At length he heard himself, and, glancing at the belfry, smiled a little.

同类推荐
  • The Governess

    The Governess

    本书为公版书,为不受著作权法限制的作家、艺术家及其它人士发布的作品,供广大读者阅读交流。汇聚授权电子版权。
  • 佛说阿鸠留经

    佛说阿鸠留经

    本书为公版书,为不受著作权法限制的作家、艺术家及其它人士发布的作品,供广大读者阅读交流。
  • 解拳论

    解拳论

    本书为公版书,为不受著作权法限制的作家、艺术家及其它人士发布的作品,供广大读者阅读交流。
  • 大方等大集经菩萨念佛三昧分

    大方等大集经菩萨念佛三昧分

    本书为公版书,为不受著作权法限制的作家、艺术家及其它人士发布的作品,供广大读者阅读交流。
  • 书断列传

    书断列传

    本书为公版书,为不受著作权法限制的作家、艺术家及其它人士发布的作品,供广大读者阅读交流。汇聚授权电子版权。
热门推荐
  • 叔本华谈人生得失

    叔本华谈人生得失

    人一生要做的两件事就是防患于未然和豁达大度。前者是为了使他避免遭受痛苦和损失,后者是为了避免纷争和冲突。生命是一团欲望,欲望不能满足便痛苦,满足便无聊,人生就在痛苦和无聊之间摇摆。欲望是人的痛苦根源,因为欲望永不能被满足。我们离理想越远,自然就会离欲望越近。
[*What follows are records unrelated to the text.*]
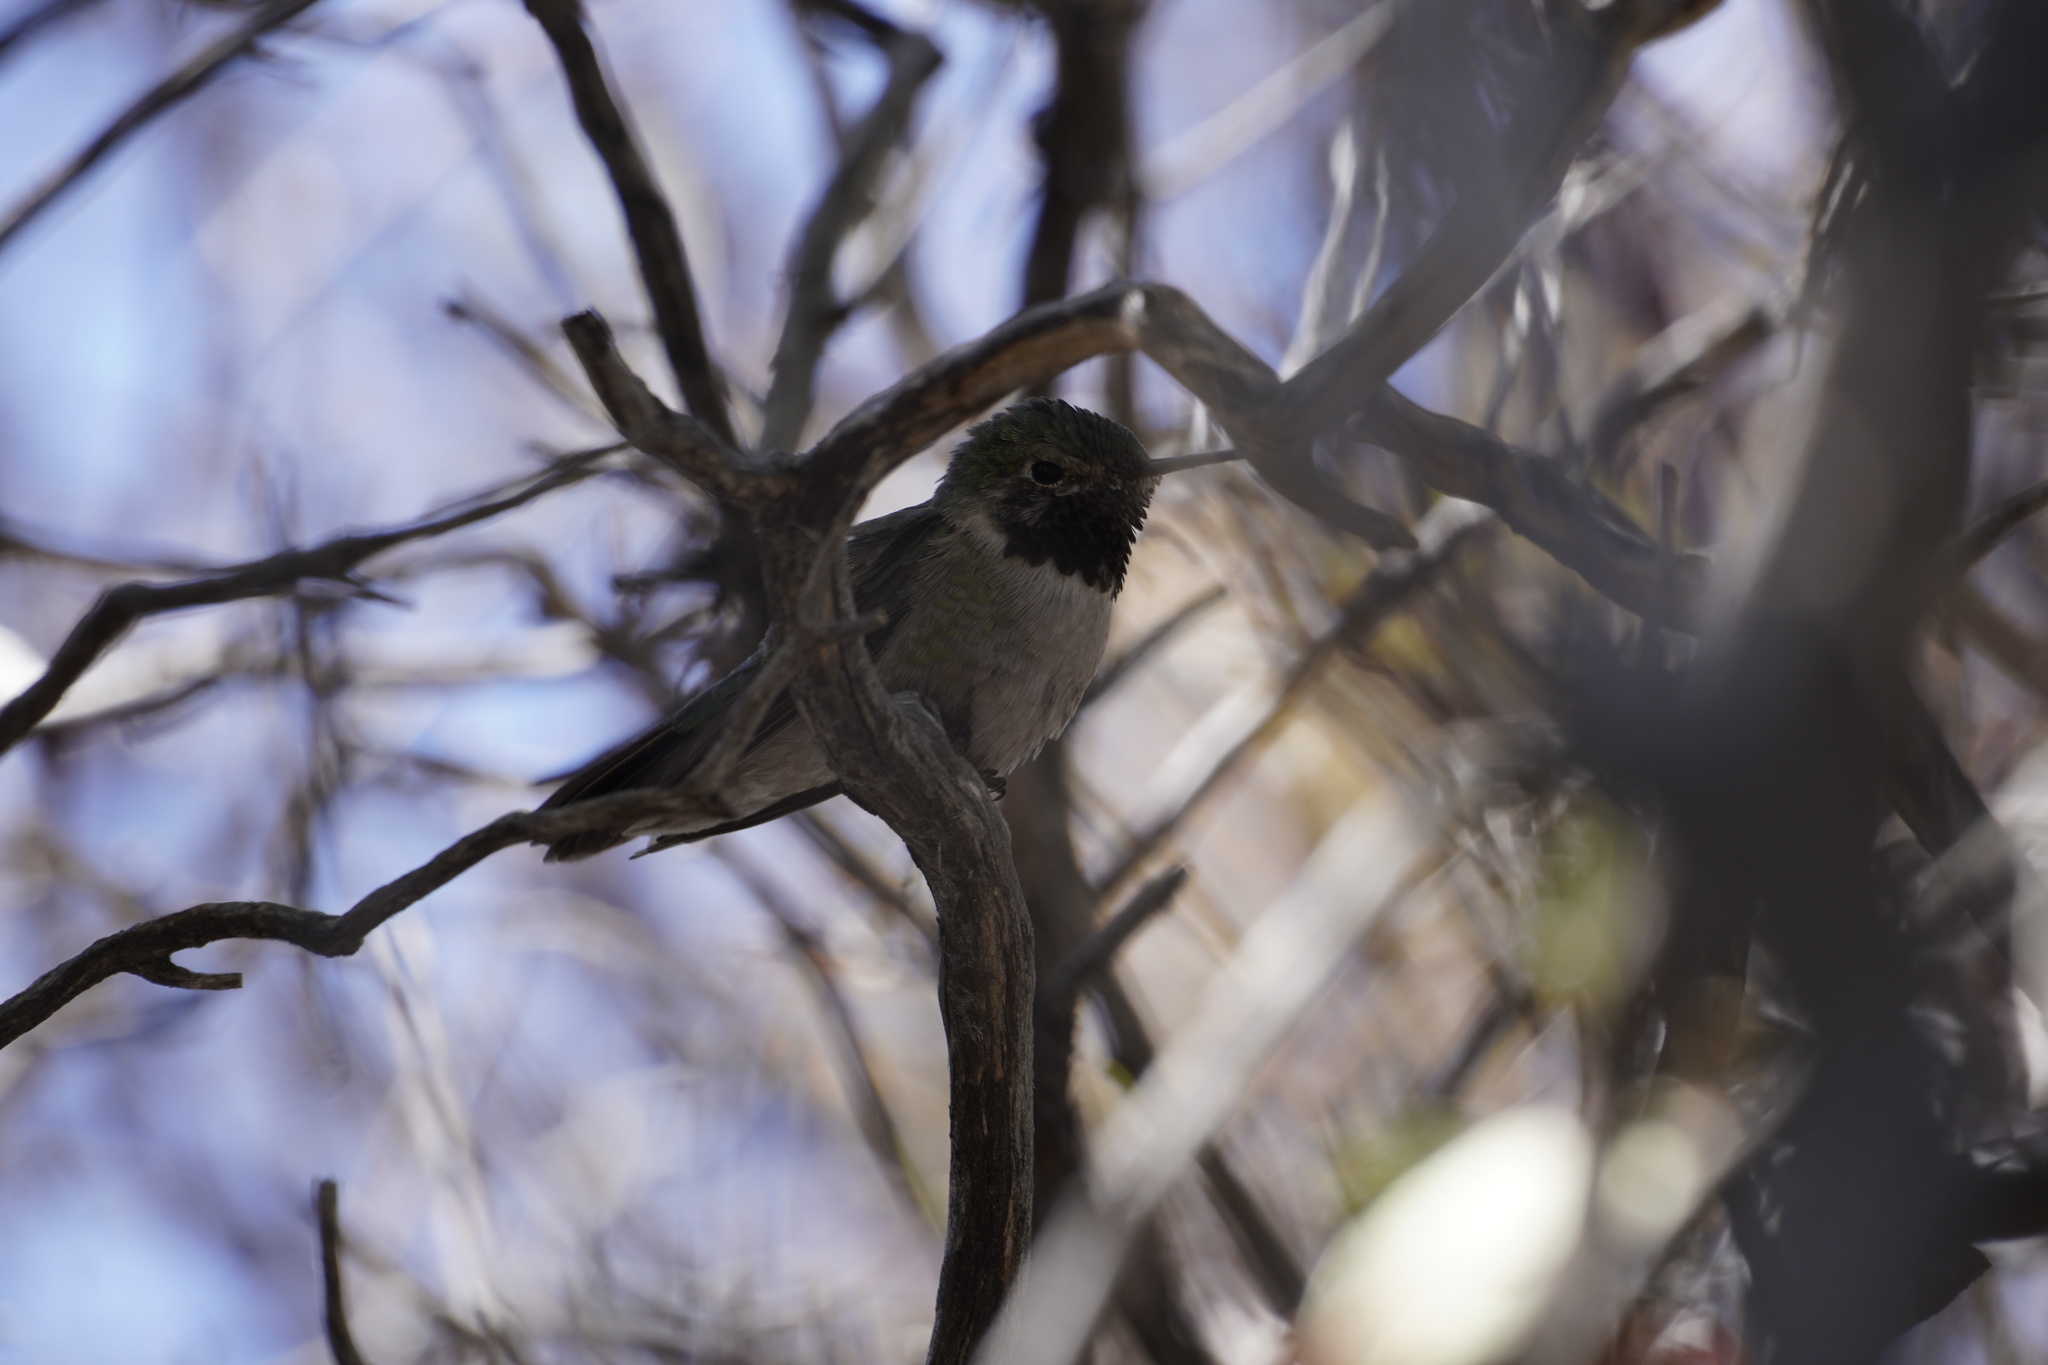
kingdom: Animalia
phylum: Chordata
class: Aves
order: Apodiformes
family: Trochilidae
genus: Selasphorus
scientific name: Selasphorus platycercus
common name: Broad-tailed hummingbird
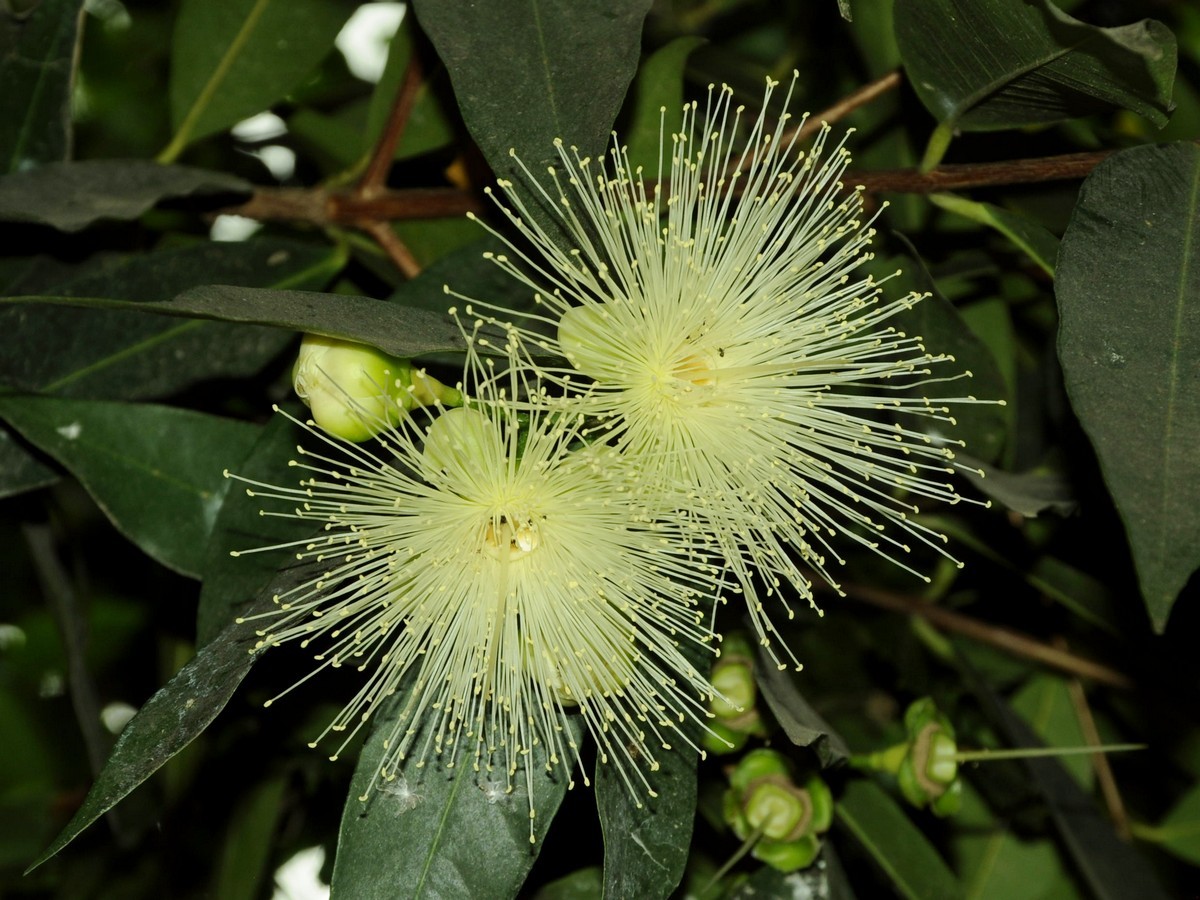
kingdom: Plantae
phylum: Tracheophyta
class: Magnoliopsida
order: Myrtales
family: Myrtaceae
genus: Syzygium
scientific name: Syzygium jambos
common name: Malabar plum
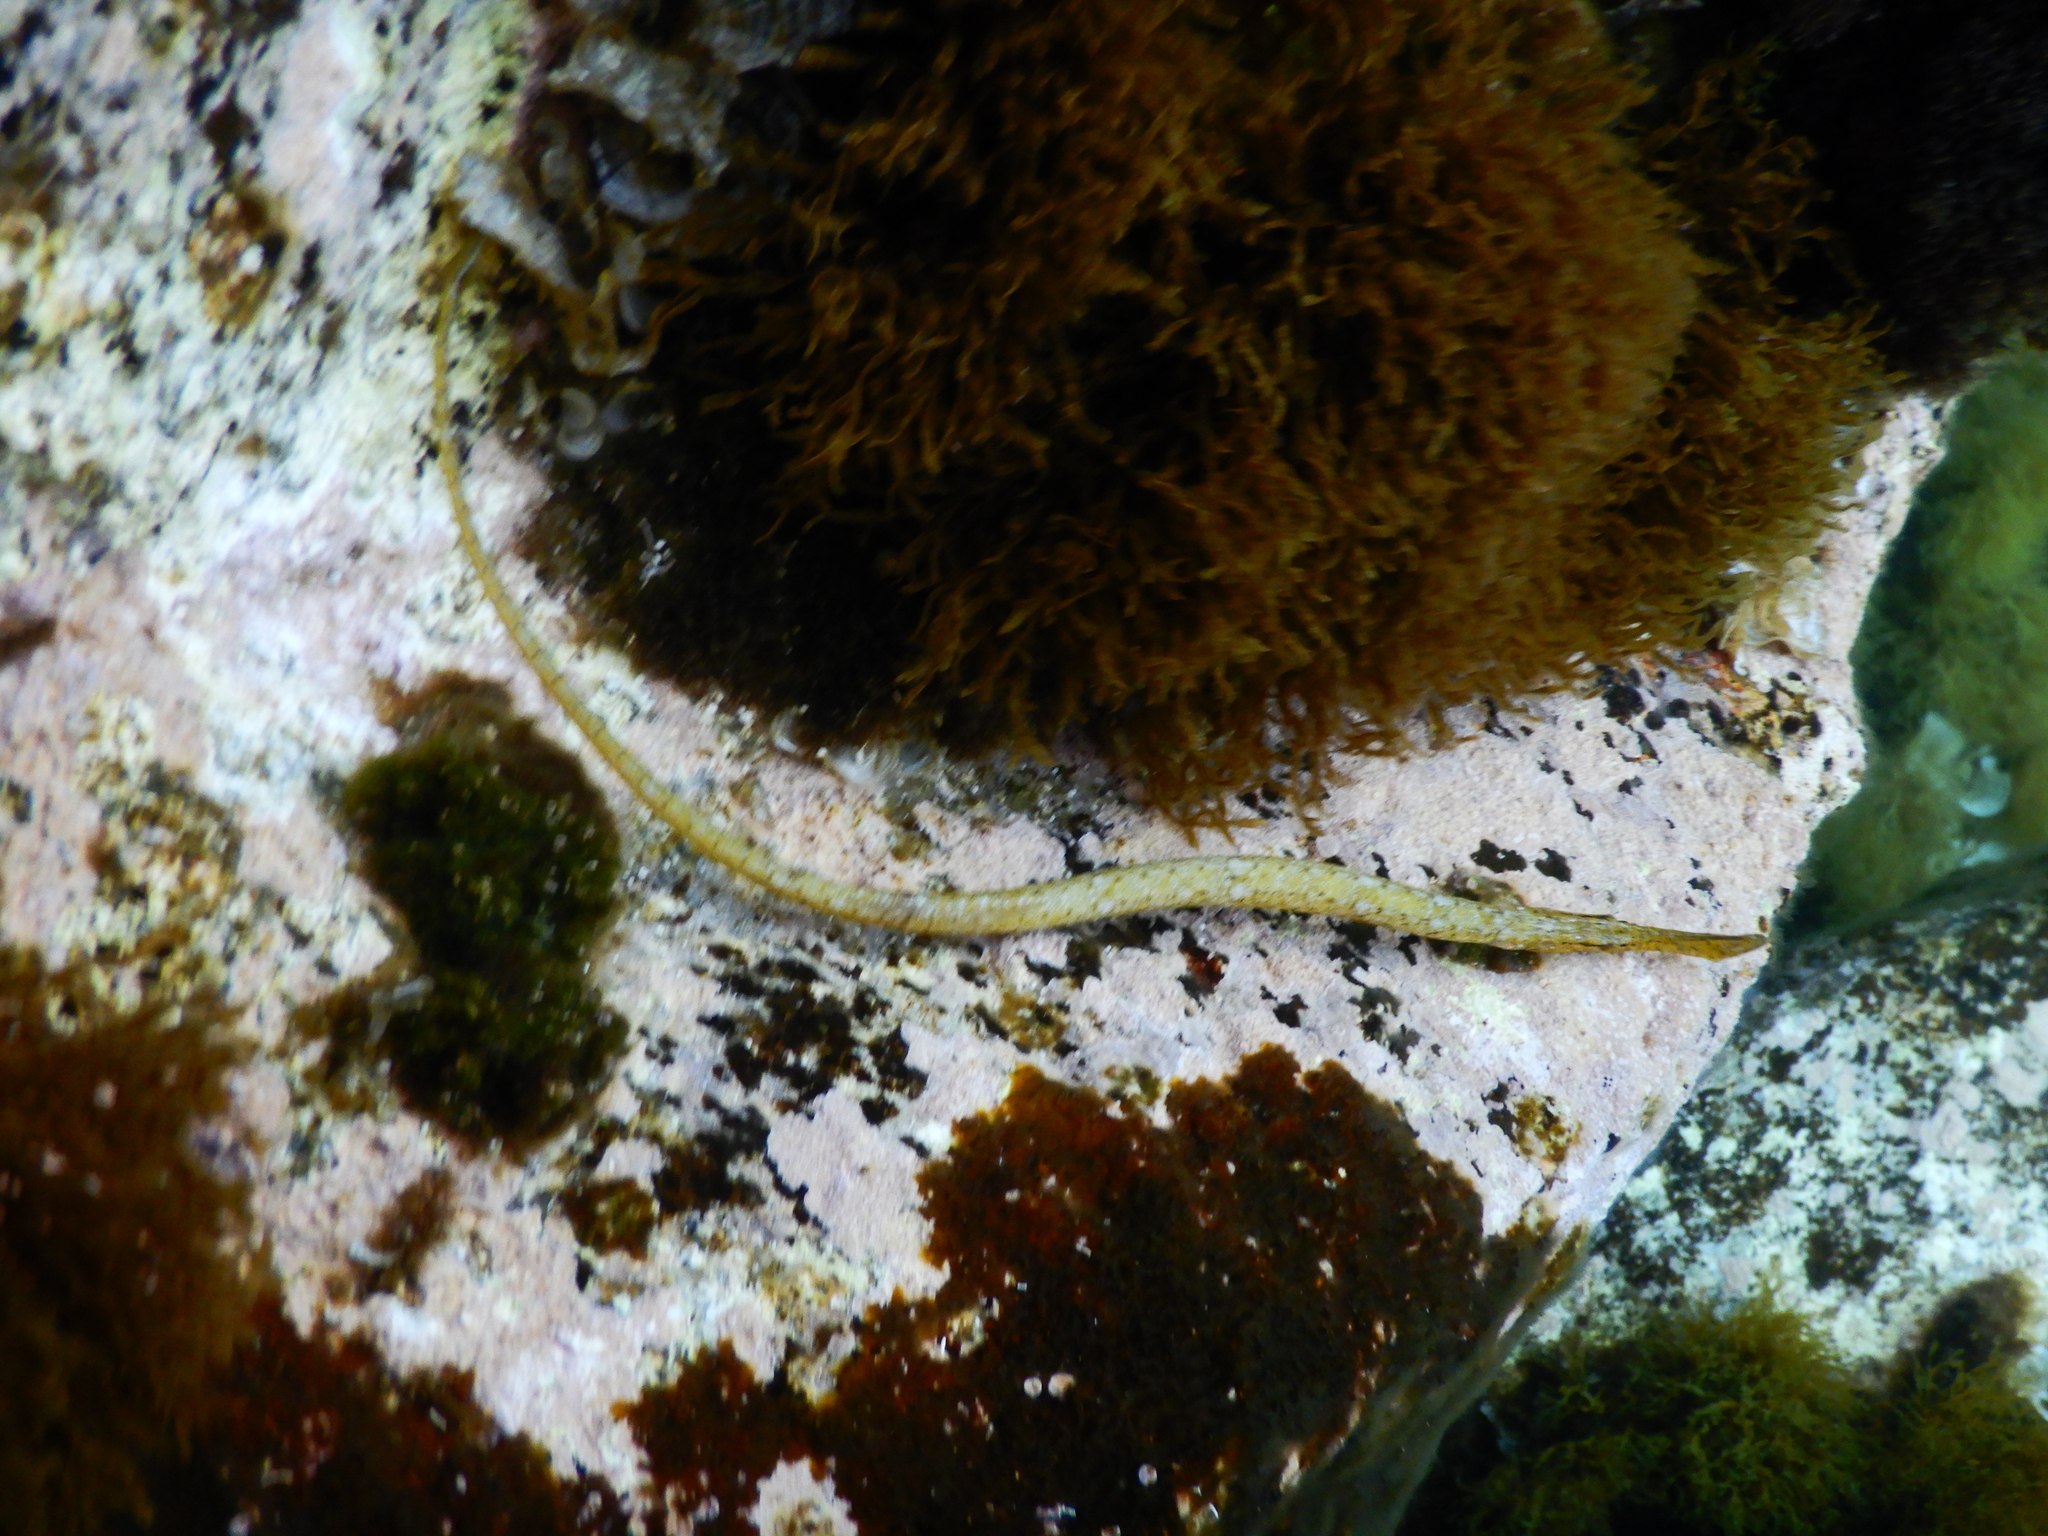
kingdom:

在现实生活中,我们常常迷失在理想与欲望之中,将欲望的东西当作理想,这是因为它们有时实在太近,近到只有一线之隔,或者说欲望是感性的,而理想是理性的。
  • 逃婚小跟班

    逃婚小跟班

    堂堂唐国公府公子,居然需要一个弱女子来保护?美其名曰嫁人,还不是入火坑?果断撇下嫁衣跑路,可是谁知,竟然阴错阳差又变成了公子小跟班?争斗不休,危险不除,在漩涡之中,谁才是谁的命定缘?
  • 快穿之女配驾到

    快穿之女配驾到

    苏晴爱美男,爱美女可是就突然被一个性格变态,时而晴天时而阴天的傲娇系统。从此也便在攻略的大道上越走越远。高冷男神√妖孽王爷√霸道总裁√暖男校草√······还有更多美男等你开启。
  • 浅之萌

    浅之萌

    友谊的背叛,亲人的残杀......她,夏浅萌,什么都没有了,什么都没有了。“为什么?我恨你们!我今天所受到的一切我都要千倍万倍地还给你们!”结果......
  • 腹黑萌妻古代来

    腹黑萌妻古代来

    玩穿越,这是毛线情况?穿就穿吧,干嘛还附赠个男友???三年之后,遇到前世蓝颜,本想与他共度一生,把酒对月,清影随人。可是这蓝颜竟然贱到五体投地,前世祸害的她还不够,现在还想继续!可惜发现晚了,本来不想反击了,可是贱男就是贱男!还来她面前炫耀,炫耀你妹夫啊!老虎不发威,真的当我是helloKitty啊啊啊!!!看我绝地反击,凤凰涅槃!
  • 边伯贤我们要结婚了

    边伯贤我们要结婚了

    灿京:“边老师你那下面为什么鼓鼓的啊?”伯贤:“朴灿京你别碰它!”灿京:“你不叫我碰,我骗碰!”然后某女就被边老师解决了实力宠文!
  • 文殊师利菩萨问菩提经论

    文殊师利菩萨问菩提经论

    本书为公版书,为不受著作权法限制的作家、艺术家及其它人士发布的作品,供广大读者阅读交流。汇聚授权电子版权。
  • 为爱走上骗途

    为爱走上骗途

    这年头,骗子不好当啊!不能光看见贼吃肉,看不见贼挨打,要知道,做个“德才兼备”的骗子压力很大的,不过为了能得到心爱的女人,一切都值了。
  • 穿越之永夜黎明

    穿越之永夜黎明

    失败的穿越,穿越成为一个瞎子小乞丐的御白将何去何从?黑暗中独自摸索着前行,前行的道路在何方?不断地变强,只为找寻那一份希望。在永夜的黑暗中品尝孤独,在恐惧的驱使寻找通往黎明的方向!没有强者灵魂帮助,没有强大的导师,没有逆天的功法,有的只有独自不断的摸索、不断的努力。本书正式进入修改期感谢阅文书评团提供书评支持!
  • 世家

    世家

    颂银是佟佳氏正根正枝,佟家统管内务府八十五年,有几代君王,就有几任内大总管。佟佳氏子孙不兴旺,到了银子这辈四个闺女。老大殁了,银子行二,大总管的职务就落在了她肩上。行走紫禁城,银子游刃有余。能干的姑娘讨人喜欢,年纪大了没着落,不要紧的。上头发话了,王公贵族,随意挑选。内务府女总管x白璧儒雅侍卫,没有浓墨重彩,只有淡淡的温情。这世上什么最难得?是真心。能有一个为她赴汤蹈火的人,此生无憾。